Gorsuch attacked by NPR over mask mandate that never existed in the first place

The Supreme Court is making headlines over issues not directly related to case decisions, as the American public expects. Instead, thanks to misinformation spread, in part, by NPR, SCOTUS is forced to deal with an issue that really isn’t an issue at all.

It began when an NPR hack reported on the current debacle concerning Justice Sonia Sotomayor’s refusal to show up for work at the Supreme Court building because of Justice Neil Gorsuch’s refusal to wear a mask.

The outlet went on to create a narrative that Gorsuch was not only refusing to wear a mask, he was refusing a direct order from his boss, Chief Justice John Roberts, who the outlet claimed ordered his associate justices to be masked at all times. The only problem? It was made-up, as Roberts never ordered such a mandate.

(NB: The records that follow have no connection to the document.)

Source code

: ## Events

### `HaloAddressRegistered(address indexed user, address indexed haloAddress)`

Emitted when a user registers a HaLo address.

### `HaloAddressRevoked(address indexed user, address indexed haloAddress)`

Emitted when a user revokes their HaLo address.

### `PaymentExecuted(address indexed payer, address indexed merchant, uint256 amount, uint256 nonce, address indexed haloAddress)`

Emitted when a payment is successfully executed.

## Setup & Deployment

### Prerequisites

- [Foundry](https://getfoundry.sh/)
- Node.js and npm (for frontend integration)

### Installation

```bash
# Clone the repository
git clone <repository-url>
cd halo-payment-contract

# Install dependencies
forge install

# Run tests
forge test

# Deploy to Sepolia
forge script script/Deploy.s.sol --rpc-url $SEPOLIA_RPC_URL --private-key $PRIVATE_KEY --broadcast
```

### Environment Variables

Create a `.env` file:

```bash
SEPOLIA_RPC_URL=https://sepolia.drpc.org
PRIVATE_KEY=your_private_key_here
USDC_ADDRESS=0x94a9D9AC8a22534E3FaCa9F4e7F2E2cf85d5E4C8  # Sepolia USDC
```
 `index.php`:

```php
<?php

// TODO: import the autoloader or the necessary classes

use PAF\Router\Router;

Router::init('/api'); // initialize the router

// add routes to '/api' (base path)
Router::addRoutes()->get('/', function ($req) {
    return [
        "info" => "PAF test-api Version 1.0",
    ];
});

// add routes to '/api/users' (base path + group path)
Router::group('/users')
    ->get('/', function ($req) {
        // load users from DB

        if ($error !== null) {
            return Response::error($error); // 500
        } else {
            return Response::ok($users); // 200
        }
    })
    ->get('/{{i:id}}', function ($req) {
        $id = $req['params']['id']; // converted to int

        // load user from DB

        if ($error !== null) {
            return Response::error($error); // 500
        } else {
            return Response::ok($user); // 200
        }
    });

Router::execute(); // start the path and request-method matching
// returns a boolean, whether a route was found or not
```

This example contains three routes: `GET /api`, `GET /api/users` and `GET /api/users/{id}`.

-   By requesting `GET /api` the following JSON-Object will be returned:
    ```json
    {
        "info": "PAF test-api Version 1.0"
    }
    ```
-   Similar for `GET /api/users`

Here’s one of the original tweets that showed a snippet from the original NRP story, which was full of misinformation, and clearly stated that Roberts had ordered everyone to “mask up.”

Mike Davis responded to that tweet, confirming again that no such mandate was ordered by the chief.

“Fact Check: 100% False. The Chief never asked his colleagues to mask up, for any reason. Mark Joseph Stern’s spouse works in the Supreme Court press office. So he knows — or should know — that he’s spreading misinformation,” Davis tweeted.

NPR, and Sotomayor (again) did their best to attempt to spread more COVID mask hysteria, but once again, it failed.